#### Need solution for rd sharma maths class 12 chapter 15 Tangents and Normals exercise 15.3 question 5

Hence, prove two curves $2x=y^{2}$ and $2xy=k$ cut at right angle ,if $k^{2}=8$.

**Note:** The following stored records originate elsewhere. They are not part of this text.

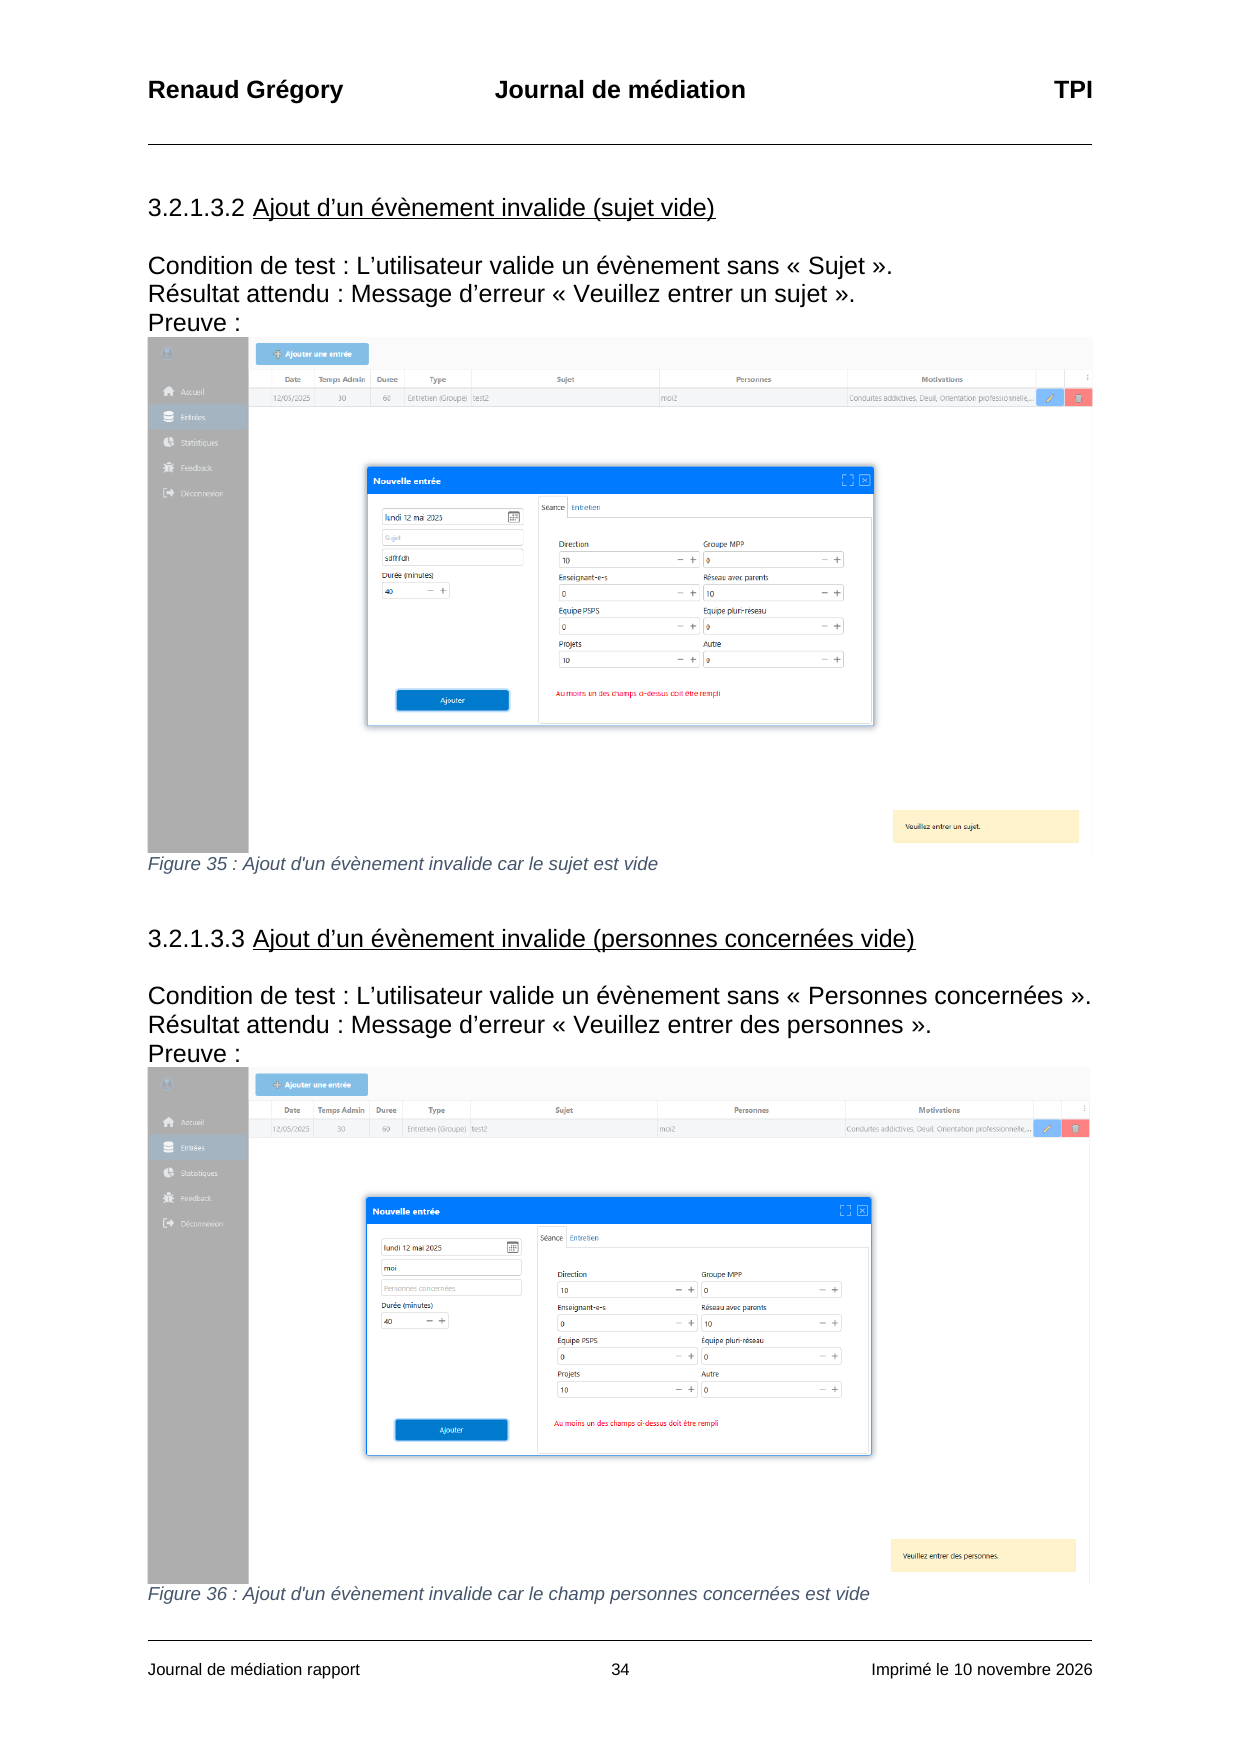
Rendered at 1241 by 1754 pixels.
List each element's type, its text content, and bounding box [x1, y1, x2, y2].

text Résultat attendu : Message d’erreur « Veuillez entrer un sujet ». [148, 279, 1092, 308]
picture [147, 337, 1093, 853]
text Résultat attendu : Message d’erreur « Veuillez entrer des personnes ». [148, 1010, 1092, 1039]
text Preuve : [148, 308, 1092, 337]
text Figure 35 : Ajout d'un évènement invalide car le sujet est vide [148, 853, 1092, 874]
text Figure 36 : Ajout d'un évènement invalide car le champ personnes concernées est vide [148, 1583, 1092, 1605]
subtitle Ajout d’un évènement invalide (personnes concernées vide) [148, 924, 1092, 952]
text Condition de test : L’utilisateur valide un évènement sans « Personnes concernées ». [148, 981, 1092, 1010]
text Preuve : [148, 1039, 1092, 1067]
picture [147, 1067, 1090, 1584]
subtitle Ajout d’un évènement invalide (sujet vide) [148, 193, 1092, 222]
text Condition de test : L’utilisateur valide un évènement sans « Sujet ». [148, 251, 1092, 279]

Hint - Two curves intersect orthogonally if $m_{1} \times m_{2}=-1$, where m1 and m2  are the slopes of two curves.

Given –  $2x=y^{2}---(1)$

$2xy=k---(2)$

Prove -

Two curves  cut at right angle ,if $k^{2}=8$

Consider First curve is $2x=y^{2}$

Differentiating above with respect to x,

As we know, $\frac{d}{d x}\left(x^{n}\right)=^{n} x^{n-1}, \frac{d}{d x}(\text { constants })=0$
\begin{aligned} &=2=2 y \frac{d y}{d x} \\ &=2 y \frac{d y}{d x}=2 \\ &=\frac{d y}{d x}=\frac{2}{2 y}=\frac{1}{y} \\ &=m_{1}=\frac{d y}{d x}=\frac{1}{y}---(3) \end{aligned}

Second curve is $2xy=k$

Differentiating above with respect to x,
\begin{aligned} &=2\left(y+x \frac{d y}{d x}\right)=0 \\ &=\left(y+x \frac{d y}{d x}\right)=0 \\ &=\frac{d y}{d x}=\frac{-y}{x} \\ &=m_{2}=\frac{d y}{d x}=\frac{-y}{x}---(4) \end{aligned}

Two curves intersects orthogonally if  $m_{1} \times m_{2}=-1$

Since  m1& m2 cuts orthogonally
\begin{aligned} &=\frac{1}{y} \times \frac{-y}{x}=-1 \\ &=\frac{-1}{x}=-1 \\ &=x=1 \end{aligned}

Now solving (1) & (2), we get

$= 2x=y^{2}$$2xy = k$

Substituting  $2x=y^{2}$ in $2xy = k$ ,we get
\begin{aligned} &=\left(y^{2}\right) y=k \\ &=y^{3}=k \\ &=y=k^{\frac{1}{3}} \quad\left\{:: a^{m}=n, a=n^{\frac{1}{m}}\right\} \end{aligned}

Substituting  $y=k^{\frac{1}{3}}$      in $2x=y^{2}$ and x=1  we get

$=2x=\left (k^{\frac{1}{3}} \right )^{2}$
\begin{aligned} &=2 \times 1=k^{\frac{2}{3}} \\ &=2=k^{\frac{2}{3}} \end{aligned}

\begin{aligned} &=k^{\frac{2}{3}}=2 \end{aligned}   ,  cube both sides

\begin{aligned} &=\left (k^{\frac{2}{3}} \right )^{3}=2^{3}\\ &=k^{2}=8 \end{aligned}

Hence, prove two curves cut at right angles if \begin{aligned} &k^{2}=8 \end{aligned}